One afternoon on an airstrip, I watched two young boys get beaten with a stick as they crawled on the hot ground using their elbows, dragging gun sized pieces of wood.
In Cambodia, a friend asked a Khmer Rouge commander how many men, women, and children lived in his valley. Ten thousand, he answered. And how many soldiers? Ten thousand.
America has created a viscous army for itself. Convince your people that it is not only their right to bear arms, but a duty, and then convince them there is something to fear. How many soldiers? One-hundred-and-fifty million. In Connecticut, people are counting their tiny graves.
A colleague of mine was once held hostage in our emergency department. A sniper’s rifle killed his captor. We rushed the hostage-taker to the trauma room and tried to save him, but failed. Snipers make few mistakes.
My grandfather makes bullets. He loads the powder in, grain by grain. He says they are more reliable than the ones from the store.

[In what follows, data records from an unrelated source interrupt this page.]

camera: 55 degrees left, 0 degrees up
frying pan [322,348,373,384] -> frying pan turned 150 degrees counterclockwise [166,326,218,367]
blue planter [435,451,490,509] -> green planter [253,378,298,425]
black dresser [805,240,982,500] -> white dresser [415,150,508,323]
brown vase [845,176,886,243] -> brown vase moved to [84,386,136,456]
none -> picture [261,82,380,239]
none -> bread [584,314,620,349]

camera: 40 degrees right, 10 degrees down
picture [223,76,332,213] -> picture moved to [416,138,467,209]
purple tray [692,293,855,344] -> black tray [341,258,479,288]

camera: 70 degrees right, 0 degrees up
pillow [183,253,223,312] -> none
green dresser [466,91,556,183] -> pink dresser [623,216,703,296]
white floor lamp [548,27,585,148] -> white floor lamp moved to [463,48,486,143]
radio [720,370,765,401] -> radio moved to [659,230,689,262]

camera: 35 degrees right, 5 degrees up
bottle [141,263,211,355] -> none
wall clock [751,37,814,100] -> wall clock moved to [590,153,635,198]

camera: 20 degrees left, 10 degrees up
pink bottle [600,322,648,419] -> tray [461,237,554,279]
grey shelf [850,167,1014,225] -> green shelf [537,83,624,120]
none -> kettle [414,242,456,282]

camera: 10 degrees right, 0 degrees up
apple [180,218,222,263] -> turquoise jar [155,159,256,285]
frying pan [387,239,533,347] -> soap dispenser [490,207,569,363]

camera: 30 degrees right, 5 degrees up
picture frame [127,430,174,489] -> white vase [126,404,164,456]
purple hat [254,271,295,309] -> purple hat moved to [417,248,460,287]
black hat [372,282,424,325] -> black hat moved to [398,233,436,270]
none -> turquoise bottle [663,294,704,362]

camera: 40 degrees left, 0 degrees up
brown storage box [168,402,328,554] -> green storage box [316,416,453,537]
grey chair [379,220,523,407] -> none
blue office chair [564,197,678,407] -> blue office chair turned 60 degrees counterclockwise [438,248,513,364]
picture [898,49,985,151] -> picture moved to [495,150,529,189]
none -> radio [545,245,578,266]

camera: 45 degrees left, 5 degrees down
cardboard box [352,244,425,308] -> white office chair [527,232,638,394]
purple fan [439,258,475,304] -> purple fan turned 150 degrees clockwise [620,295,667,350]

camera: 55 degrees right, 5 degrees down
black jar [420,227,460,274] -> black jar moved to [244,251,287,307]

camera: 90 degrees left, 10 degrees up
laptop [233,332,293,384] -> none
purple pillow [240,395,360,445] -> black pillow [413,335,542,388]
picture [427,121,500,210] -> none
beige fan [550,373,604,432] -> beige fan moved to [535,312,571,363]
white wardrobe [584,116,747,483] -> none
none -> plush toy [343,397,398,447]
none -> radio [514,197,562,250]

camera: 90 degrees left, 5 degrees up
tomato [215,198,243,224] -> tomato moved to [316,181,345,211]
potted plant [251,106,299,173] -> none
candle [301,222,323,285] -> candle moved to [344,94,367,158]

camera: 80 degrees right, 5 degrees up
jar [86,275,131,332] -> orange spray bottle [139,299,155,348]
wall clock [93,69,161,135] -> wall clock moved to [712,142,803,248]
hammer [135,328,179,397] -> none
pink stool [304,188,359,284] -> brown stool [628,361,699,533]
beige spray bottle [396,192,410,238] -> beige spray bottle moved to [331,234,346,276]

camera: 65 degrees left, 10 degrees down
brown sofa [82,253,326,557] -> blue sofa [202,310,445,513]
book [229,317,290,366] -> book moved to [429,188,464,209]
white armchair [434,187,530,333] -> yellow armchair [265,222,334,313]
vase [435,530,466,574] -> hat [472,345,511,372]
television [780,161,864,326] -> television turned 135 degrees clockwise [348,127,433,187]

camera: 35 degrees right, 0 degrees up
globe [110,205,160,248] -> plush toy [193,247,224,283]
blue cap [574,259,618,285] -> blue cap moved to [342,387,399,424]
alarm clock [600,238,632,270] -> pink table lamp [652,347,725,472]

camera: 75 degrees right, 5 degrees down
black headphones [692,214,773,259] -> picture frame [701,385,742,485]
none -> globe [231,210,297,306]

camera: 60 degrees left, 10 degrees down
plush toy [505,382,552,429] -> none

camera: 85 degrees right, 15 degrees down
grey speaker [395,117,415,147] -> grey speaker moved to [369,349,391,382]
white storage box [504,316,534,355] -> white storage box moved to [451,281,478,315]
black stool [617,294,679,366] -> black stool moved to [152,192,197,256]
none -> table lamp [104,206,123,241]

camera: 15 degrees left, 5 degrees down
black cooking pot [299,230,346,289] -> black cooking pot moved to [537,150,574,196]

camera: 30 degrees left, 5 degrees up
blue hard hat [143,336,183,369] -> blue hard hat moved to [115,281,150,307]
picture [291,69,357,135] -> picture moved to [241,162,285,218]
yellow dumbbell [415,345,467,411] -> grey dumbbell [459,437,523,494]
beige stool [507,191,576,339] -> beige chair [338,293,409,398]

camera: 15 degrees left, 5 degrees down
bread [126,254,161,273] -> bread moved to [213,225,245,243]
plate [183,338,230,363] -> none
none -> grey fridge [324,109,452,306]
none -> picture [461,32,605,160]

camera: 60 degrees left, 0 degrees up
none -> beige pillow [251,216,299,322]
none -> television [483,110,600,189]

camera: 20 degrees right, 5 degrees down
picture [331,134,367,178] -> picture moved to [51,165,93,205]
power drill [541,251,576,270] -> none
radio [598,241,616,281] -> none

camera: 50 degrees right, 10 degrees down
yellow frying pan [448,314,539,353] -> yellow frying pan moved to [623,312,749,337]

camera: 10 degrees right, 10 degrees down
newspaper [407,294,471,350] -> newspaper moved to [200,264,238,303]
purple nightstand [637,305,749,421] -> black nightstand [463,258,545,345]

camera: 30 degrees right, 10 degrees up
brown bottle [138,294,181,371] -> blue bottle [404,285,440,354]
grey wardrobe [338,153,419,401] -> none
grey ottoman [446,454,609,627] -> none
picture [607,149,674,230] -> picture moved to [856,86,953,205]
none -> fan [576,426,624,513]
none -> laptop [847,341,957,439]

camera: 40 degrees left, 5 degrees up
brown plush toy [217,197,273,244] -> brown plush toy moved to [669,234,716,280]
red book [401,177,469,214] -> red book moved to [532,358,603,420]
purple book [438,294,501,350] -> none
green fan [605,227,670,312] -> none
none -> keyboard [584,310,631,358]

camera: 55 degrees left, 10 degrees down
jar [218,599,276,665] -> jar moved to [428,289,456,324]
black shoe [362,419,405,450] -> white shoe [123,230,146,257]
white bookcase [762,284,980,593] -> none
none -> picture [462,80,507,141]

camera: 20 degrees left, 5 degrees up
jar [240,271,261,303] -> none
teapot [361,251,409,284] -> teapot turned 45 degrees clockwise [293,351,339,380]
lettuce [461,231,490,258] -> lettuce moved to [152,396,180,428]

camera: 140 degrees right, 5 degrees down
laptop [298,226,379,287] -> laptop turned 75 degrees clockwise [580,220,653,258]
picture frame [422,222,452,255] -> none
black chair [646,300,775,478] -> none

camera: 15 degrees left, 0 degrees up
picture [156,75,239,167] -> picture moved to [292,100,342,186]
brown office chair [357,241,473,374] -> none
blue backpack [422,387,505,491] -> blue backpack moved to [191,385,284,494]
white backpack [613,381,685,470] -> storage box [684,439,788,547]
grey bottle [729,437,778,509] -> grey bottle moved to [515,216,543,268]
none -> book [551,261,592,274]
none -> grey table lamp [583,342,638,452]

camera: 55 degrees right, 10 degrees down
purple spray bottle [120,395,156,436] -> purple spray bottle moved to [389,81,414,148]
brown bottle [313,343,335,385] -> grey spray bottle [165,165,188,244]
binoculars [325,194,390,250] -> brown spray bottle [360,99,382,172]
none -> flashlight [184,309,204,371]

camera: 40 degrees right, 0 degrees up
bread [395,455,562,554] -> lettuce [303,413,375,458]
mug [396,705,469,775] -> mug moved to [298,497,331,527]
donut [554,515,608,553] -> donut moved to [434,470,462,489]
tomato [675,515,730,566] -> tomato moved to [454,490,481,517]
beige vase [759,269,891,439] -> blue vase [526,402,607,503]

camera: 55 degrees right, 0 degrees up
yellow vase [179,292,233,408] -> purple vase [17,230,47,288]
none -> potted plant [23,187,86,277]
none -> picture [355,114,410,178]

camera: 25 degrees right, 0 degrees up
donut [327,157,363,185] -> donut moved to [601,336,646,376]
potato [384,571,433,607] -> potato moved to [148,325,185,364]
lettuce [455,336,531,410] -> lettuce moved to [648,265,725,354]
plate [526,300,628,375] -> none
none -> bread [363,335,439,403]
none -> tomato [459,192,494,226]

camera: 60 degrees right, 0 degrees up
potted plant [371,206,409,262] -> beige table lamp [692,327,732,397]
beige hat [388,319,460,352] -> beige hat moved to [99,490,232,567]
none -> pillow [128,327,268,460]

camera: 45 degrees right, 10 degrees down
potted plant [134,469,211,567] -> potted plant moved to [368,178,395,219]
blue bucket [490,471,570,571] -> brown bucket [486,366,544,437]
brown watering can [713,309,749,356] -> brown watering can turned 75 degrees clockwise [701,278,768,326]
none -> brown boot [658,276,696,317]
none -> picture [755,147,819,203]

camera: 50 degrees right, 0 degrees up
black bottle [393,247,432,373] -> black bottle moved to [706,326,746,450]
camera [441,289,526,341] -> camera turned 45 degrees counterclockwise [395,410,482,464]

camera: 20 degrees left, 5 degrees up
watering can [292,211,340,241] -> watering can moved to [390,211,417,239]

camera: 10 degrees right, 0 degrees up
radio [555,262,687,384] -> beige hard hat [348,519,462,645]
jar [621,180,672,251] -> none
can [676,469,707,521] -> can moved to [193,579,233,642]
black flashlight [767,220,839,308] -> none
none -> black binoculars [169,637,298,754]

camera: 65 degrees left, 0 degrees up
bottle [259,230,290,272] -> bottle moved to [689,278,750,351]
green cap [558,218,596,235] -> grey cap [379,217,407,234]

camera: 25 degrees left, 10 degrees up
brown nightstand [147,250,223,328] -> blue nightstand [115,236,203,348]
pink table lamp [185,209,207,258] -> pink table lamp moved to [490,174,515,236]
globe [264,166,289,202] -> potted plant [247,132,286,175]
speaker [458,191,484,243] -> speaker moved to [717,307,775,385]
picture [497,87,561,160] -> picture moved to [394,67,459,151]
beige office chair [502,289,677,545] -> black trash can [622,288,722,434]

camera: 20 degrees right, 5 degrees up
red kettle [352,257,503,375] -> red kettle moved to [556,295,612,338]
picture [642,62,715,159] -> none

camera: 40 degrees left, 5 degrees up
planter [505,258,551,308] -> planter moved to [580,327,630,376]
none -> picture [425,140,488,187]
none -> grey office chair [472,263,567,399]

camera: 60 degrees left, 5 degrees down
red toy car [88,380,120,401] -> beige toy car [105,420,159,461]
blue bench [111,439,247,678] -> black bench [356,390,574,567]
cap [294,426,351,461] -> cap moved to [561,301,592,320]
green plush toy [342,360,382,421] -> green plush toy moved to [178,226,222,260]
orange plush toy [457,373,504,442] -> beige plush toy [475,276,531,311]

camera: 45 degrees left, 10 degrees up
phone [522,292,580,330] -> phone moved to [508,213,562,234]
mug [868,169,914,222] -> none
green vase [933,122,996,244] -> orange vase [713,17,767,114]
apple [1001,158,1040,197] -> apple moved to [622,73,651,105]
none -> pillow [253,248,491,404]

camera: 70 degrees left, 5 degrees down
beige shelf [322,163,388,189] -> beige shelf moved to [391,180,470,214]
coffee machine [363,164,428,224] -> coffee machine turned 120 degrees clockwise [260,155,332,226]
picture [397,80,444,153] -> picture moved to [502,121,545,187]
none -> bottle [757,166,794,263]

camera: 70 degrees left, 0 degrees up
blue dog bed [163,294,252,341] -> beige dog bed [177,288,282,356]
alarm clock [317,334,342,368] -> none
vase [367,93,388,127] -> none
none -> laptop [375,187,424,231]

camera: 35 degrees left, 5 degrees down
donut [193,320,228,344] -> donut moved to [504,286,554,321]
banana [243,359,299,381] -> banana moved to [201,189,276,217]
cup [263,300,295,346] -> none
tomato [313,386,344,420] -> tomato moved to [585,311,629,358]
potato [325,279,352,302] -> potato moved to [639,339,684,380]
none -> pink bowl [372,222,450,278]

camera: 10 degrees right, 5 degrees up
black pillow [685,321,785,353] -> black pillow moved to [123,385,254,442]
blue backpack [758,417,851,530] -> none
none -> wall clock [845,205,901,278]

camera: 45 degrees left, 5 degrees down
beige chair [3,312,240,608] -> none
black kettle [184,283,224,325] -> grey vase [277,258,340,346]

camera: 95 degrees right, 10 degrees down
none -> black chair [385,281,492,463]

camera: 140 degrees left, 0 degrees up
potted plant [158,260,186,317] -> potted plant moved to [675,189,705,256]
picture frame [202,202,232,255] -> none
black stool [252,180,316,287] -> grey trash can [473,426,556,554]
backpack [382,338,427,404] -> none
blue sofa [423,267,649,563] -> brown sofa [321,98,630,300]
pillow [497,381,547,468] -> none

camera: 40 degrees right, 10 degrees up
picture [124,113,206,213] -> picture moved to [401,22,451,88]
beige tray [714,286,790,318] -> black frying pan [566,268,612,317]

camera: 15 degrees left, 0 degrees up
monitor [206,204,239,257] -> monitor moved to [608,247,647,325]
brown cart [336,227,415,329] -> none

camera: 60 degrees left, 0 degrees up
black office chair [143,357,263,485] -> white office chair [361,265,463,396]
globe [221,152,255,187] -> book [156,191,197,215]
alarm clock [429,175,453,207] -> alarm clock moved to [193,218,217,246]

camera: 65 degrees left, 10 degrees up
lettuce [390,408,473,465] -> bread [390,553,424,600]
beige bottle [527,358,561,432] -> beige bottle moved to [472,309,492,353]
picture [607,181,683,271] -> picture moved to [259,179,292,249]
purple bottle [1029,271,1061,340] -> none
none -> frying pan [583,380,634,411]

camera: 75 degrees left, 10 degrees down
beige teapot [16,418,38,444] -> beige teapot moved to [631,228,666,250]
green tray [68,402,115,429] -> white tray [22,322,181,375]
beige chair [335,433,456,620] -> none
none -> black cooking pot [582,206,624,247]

I nestled my rifle onto a coat that lay on the hood of my grandfather’s truck, and angled it towards a target in the woods. The crosshairs danced. Bang. The gun recoiled and the scope hit me in the forehead. I wiped away the trickle of blood before my grandfather could see. Bullseye. Later that day, I shot a deer through the eye. It fell like a stone. It’s blood steamed in the snow.
Guns. Since I was a young boy, they’ve occupied my daily thoughts. They are my default dream. The finality of their bang and a world transformed. The power. The powder. Each grain a plus sign in a deadly equation, giving us a velocity we don’t have the wisdom for, letting us live on the same borrowed time as the carbon we pull from the ground and use to light on fire. The power of gods, in the hands of children.
I pulled the trigger. Brother’s head bounced back and he fell. His hands flew to his face. My heart. My god.
Letmeseeletmesee. A pearl of blood on his lower lid. Danny? I’m dizzy. My heart’s in my ears. Open your eye. Open it.
A red dot on his white sclera. He blinked. He must have blinked at the exact right time, and the pellet bounced off his lid. Can you believe it?
He never told. He wanted to keep the gun too.
These days, we don’t need guns to feed our family, only to kill people from far away. As such, between humans, they bring only misery, never salvation. Not in my dreams, not in the world. Until then, we live diminished by the distance they afford.